Source excerpt:
Introduction: Kinetic Chain Sculpture Built From a Bicycle

Picture of Kinetic Chain Sculpture Built From a Bicycle
I took an old bike, scavenged a 12-volt car seat-motor from another project to power it, and ran chain around the rear rim. I find it so mesmerizing it's almost dangerous to turn it on; I might spend an hour watching the various shapes travel through the moving chain. I didn't realize how cool this project would be until I had actually built and tested it.

Though this phenomenon is probably best described by pages upon pages of differential equations, my best simple explainantion is this: Think of a length of chain hanging and not moving. If you hit it, something like a wave will propagate away from the point at which you struck. Now fix yourself to a point on the chain, start it moving, and hit it again. From your perspective the wave propagates as before, at equal speed in both directions, yet from the perspective of a fixed external observer, the wave's speed and the chain's speed add in one direction along the chain, and subtract in the other. So for chain speeds close to the wave speed, waves will appear to sit at the same relative position or to move slowly along.

What this exercise asks:
a – Copy everything in the sculpture text from "Picture of Kinetic" down to "and tested it.", swapping "bike" for "bicycle".
b – Return the lines of the listing from the one containing "yellow arrow: moved 2 px up" down to the one containing "pink cross: moved 30 px left, 17 px up", both included. Leave out the picture lines.
The sculpture text and the listing are unrelated.

Extracted records:

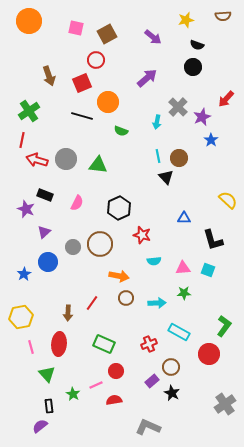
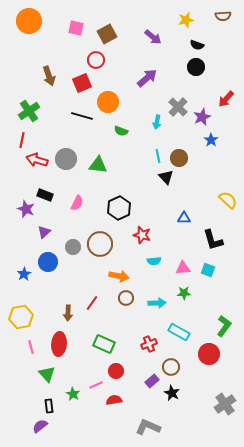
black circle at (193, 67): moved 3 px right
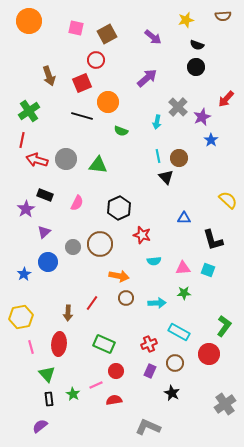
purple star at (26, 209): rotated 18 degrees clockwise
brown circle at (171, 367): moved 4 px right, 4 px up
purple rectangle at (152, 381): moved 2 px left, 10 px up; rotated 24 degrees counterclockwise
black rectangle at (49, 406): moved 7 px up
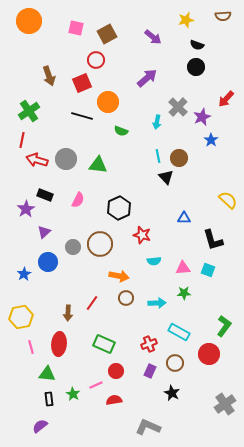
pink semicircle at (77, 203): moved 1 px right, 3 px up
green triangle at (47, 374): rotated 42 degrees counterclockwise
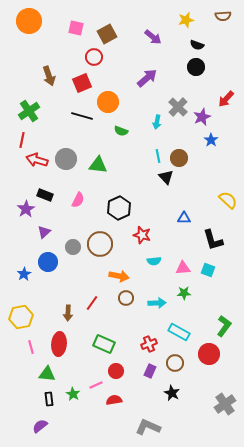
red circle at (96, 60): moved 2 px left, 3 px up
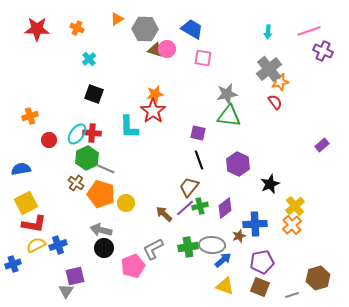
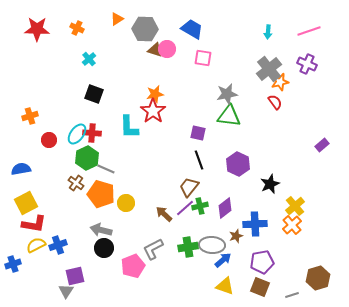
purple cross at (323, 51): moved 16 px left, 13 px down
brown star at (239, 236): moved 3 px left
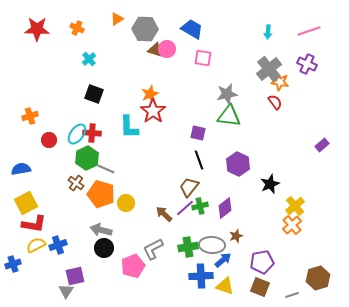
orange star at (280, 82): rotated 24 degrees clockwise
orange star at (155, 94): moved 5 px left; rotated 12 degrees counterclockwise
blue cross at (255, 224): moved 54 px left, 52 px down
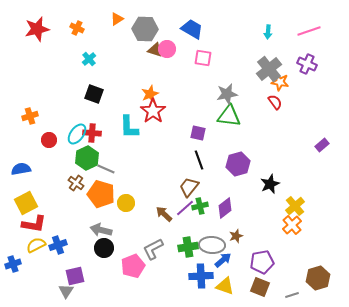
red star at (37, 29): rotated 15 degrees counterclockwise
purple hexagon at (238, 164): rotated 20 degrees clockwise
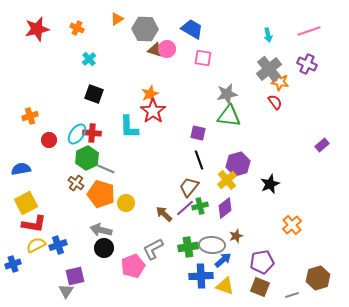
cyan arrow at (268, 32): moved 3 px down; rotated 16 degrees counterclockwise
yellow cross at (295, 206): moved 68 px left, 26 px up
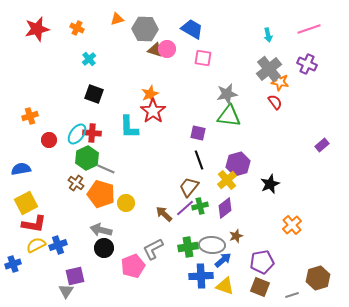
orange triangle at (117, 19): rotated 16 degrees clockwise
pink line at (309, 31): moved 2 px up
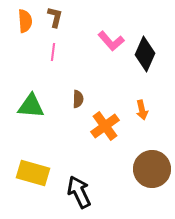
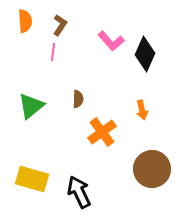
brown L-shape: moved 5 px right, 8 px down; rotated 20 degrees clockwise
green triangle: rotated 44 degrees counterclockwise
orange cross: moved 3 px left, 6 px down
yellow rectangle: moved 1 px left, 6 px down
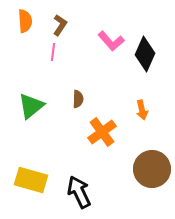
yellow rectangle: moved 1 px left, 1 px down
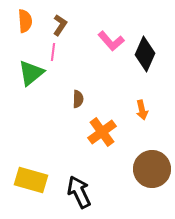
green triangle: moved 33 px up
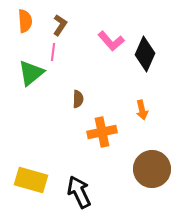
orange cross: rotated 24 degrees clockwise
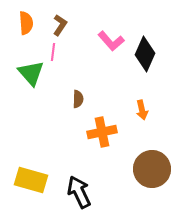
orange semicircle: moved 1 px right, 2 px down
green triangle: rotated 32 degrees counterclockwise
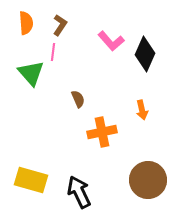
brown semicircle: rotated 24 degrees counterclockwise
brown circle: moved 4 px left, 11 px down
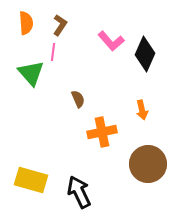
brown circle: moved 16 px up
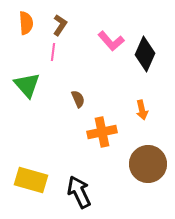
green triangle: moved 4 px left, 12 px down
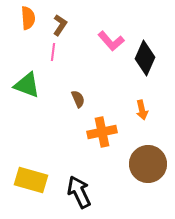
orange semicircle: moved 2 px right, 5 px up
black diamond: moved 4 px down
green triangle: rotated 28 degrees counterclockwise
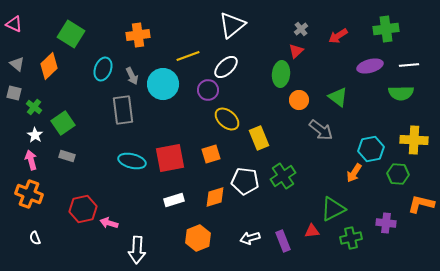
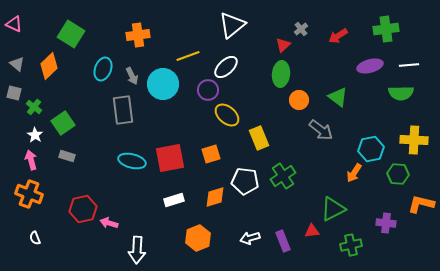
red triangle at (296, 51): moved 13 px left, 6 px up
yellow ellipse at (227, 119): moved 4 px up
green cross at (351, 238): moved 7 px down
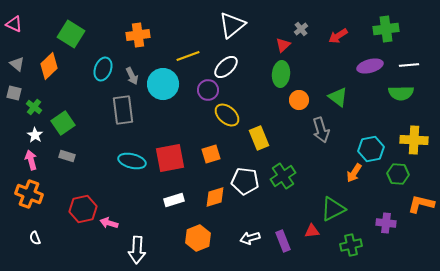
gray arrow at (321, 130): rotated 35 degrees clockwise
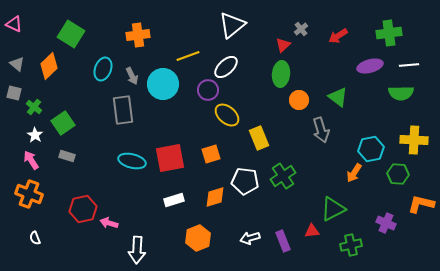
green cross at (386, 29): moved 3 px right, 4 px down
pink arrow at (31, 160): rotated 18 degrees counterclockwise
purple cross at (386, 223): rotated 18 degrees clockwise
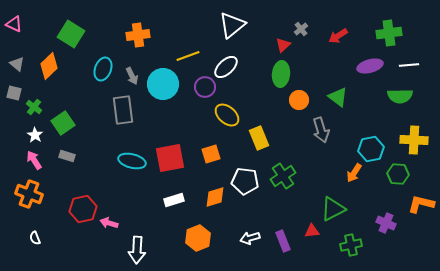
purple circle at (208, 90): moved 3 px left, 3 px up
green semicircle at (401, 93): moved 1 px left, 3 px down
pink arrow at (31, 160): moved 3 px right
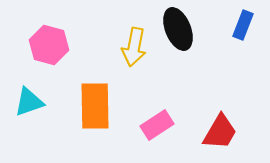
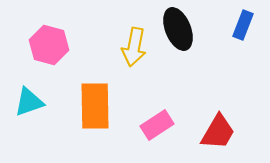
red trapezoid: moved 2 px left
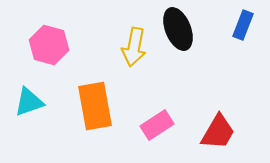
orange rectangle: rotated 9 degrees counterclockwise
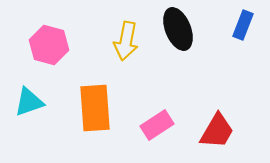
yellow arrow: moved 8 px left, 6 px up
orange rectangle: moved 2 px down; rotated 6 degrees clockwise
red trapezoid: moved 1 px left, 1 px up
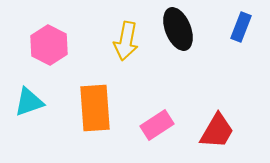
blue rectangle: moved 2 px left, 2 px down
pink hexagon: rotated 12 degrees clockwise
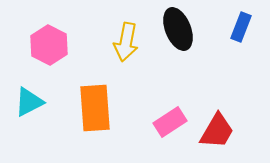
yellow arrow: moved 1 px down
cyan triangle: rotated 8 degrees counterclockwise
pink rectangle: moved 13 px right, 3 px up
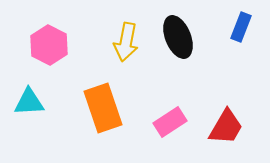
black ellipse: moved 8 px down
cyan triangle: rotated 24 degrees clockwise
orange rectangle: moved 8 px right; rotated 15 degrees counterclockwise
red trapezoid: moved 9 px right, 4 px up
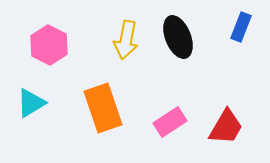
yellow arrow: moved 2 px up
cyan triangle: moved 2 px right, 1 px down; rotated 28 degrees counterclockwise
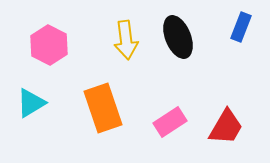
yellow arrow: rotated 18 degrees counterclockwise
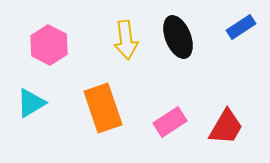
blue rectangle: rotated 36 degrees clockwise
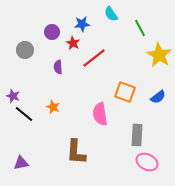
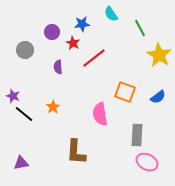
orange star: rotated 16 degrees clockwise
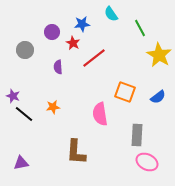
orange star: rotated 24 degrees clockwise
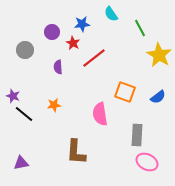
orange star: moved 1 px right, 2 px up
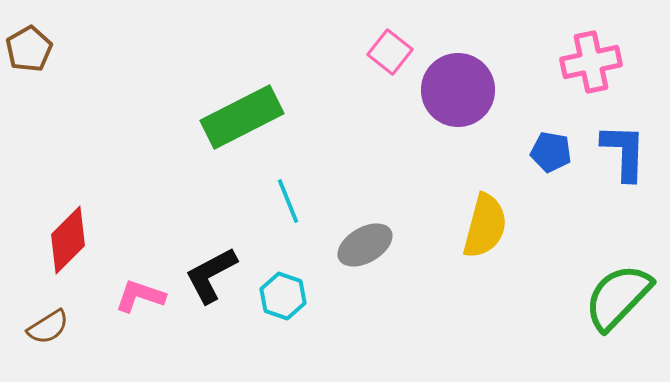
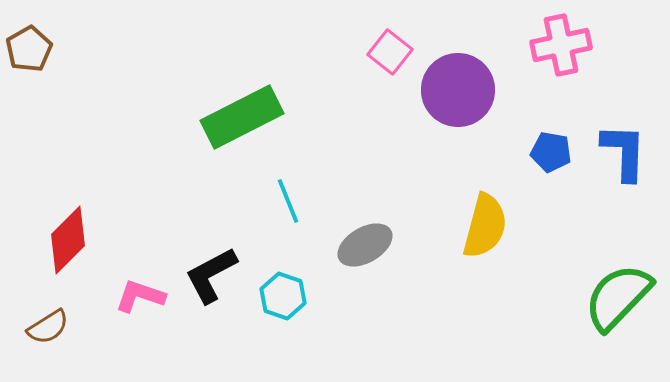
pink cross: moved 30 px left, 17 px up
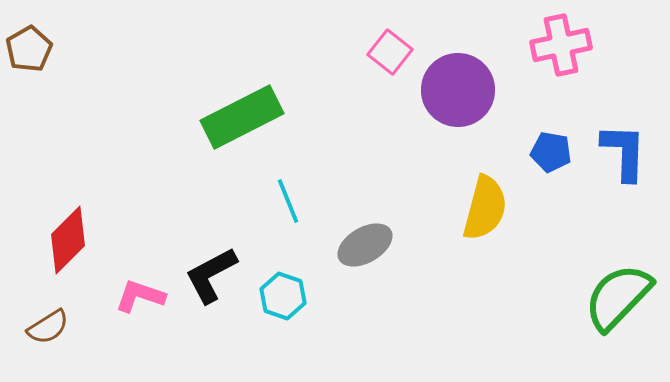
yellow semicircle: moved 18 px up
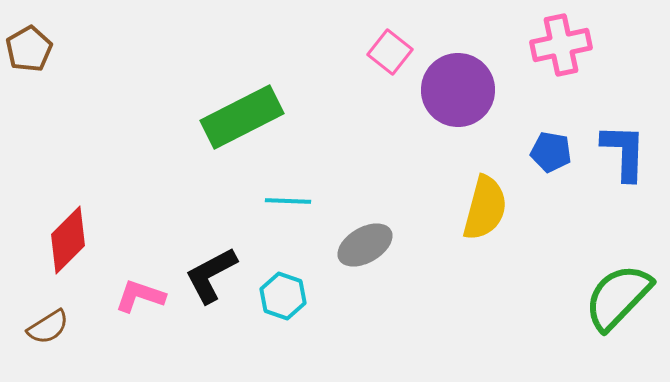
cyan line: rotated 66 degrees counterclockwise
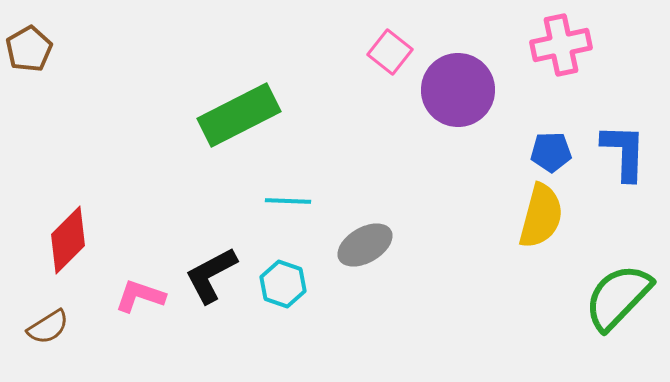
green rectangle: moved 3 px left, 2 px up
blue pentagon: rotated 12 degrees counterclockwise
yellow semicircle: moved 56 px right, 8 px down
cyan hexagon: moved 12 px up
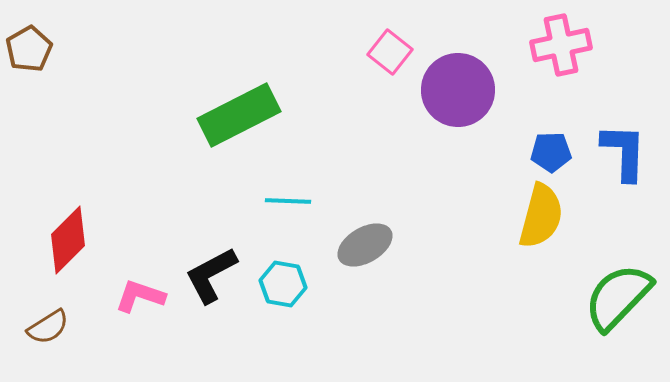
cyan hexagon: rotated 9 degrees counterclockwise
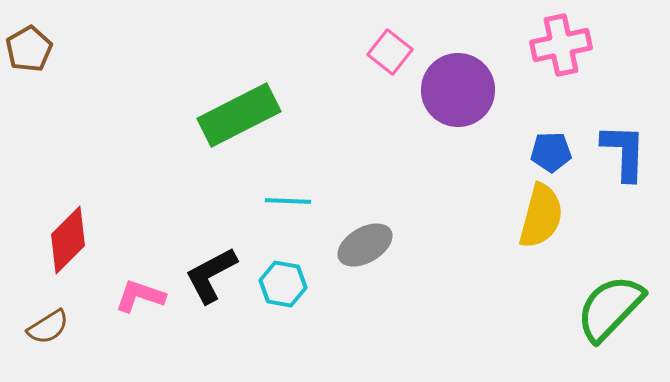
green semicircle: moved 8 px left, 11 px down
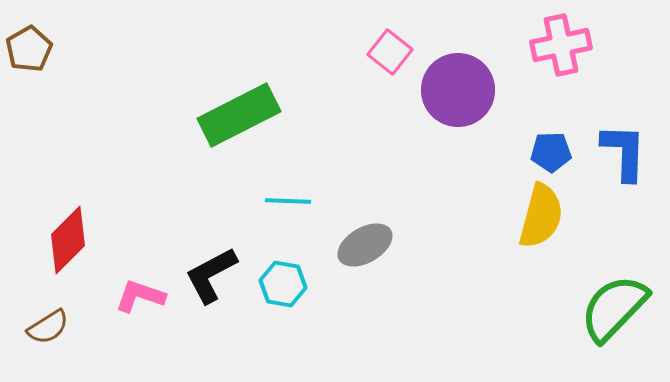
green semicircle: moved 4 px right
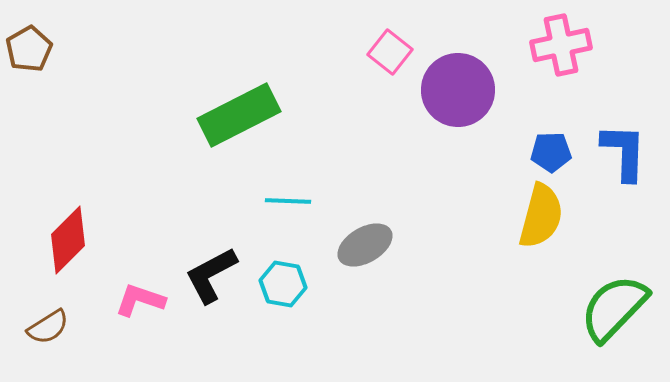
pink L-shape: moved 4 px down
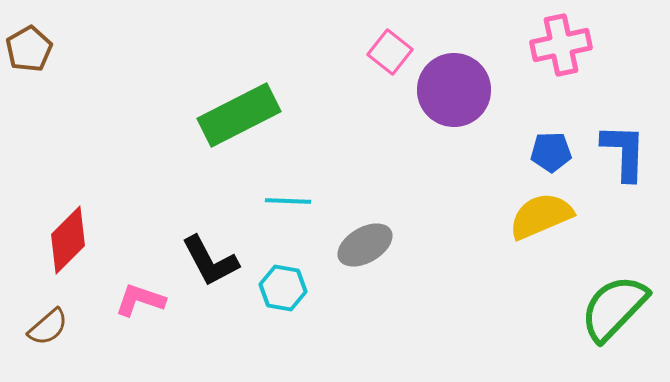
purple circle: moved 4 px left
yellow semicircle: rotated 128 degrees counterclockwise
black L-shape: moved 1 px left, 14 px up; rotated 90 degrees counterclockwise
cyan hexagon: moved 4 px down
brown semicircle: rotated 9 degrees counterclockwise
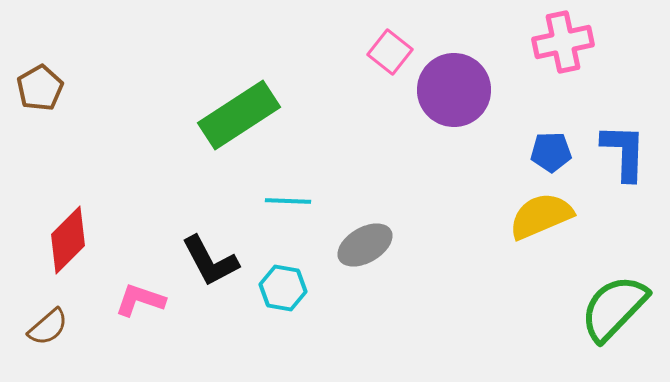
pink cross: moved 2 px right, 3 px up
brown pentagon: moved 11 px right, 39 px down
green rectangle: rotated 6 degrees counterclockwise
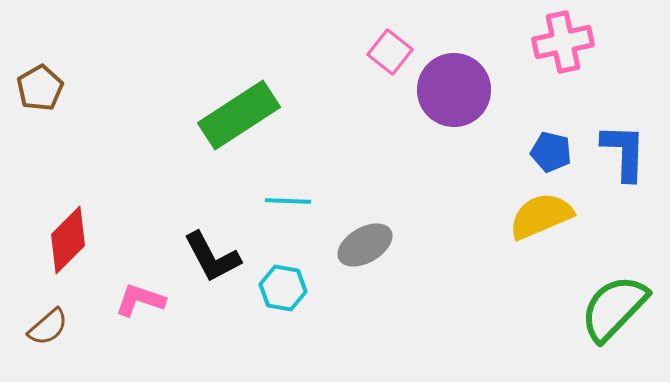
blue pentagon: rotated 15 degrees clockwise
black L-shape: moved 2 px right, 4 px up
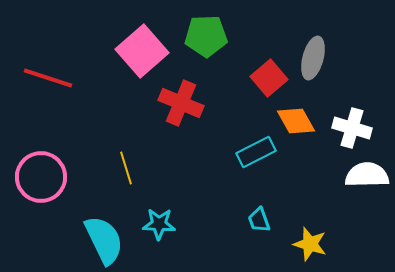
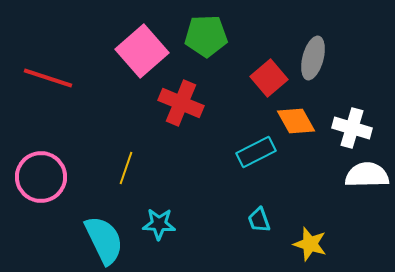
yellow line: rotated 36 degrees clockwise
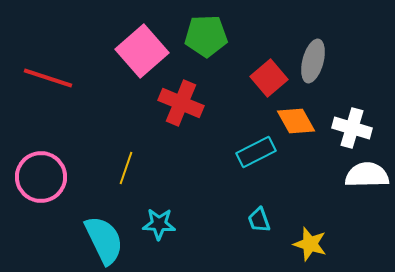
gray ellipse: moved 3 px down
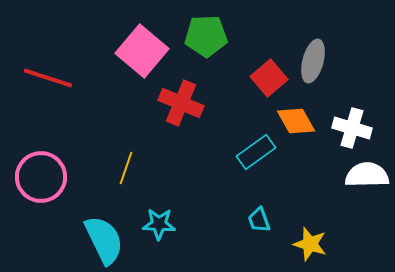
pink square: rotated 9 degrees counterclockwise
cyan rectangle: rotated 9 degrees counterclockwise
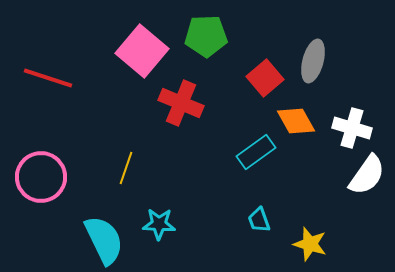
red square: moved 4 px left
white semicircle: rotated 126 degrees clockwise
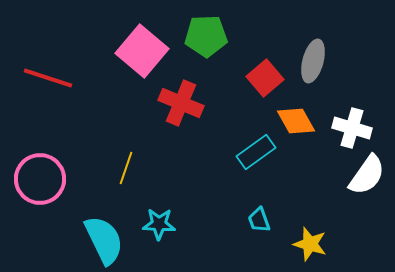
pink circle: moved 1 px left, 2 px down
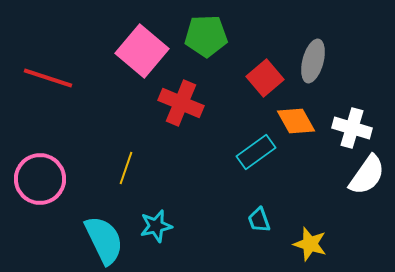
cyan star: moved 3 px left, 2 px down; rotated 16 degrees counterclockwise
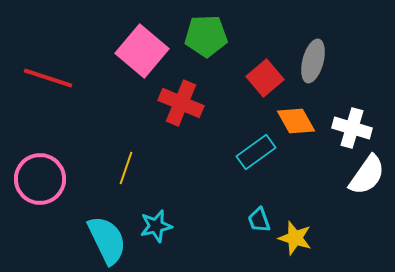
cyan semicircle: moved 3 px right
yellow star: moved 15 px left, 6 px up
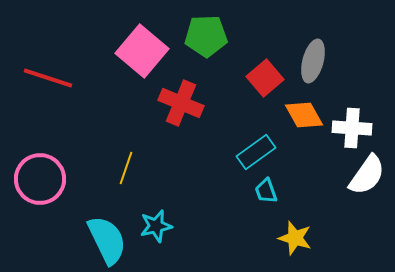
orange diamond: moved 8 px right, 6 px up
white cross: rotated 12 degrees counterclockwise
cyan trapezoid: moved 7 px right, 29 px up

Written answers:
a –
Picture of Kinetic Chain Sculpture Built From a Bicycle
I took an old bicycle, scavenged a 12-volt car seat-motor from another project to power it, and ran chain around the rear rim. I find it so mesmerizing it's almost dangerous to turn it on; I might spend an hour watching the various shapes travel through the moving chain. I didn't realize how cool this project would be until I had actually built and tested it.

b –
yellow arrow: moved 2 px up
cyan triangle: moved 2 px right, 1 px down; rotated 28 degrees counterclockwise
yellow arrow: rotated 18 degrees counterclockwise
blue rectangle: rotated 36 degrees clockwise
orange star: rotated 16 degrees clockwise
orange star: rotated 24 degrees clockwise
orange star: moved 1 px right, 2 px up
pink cross: moved 30 px left, 17 px up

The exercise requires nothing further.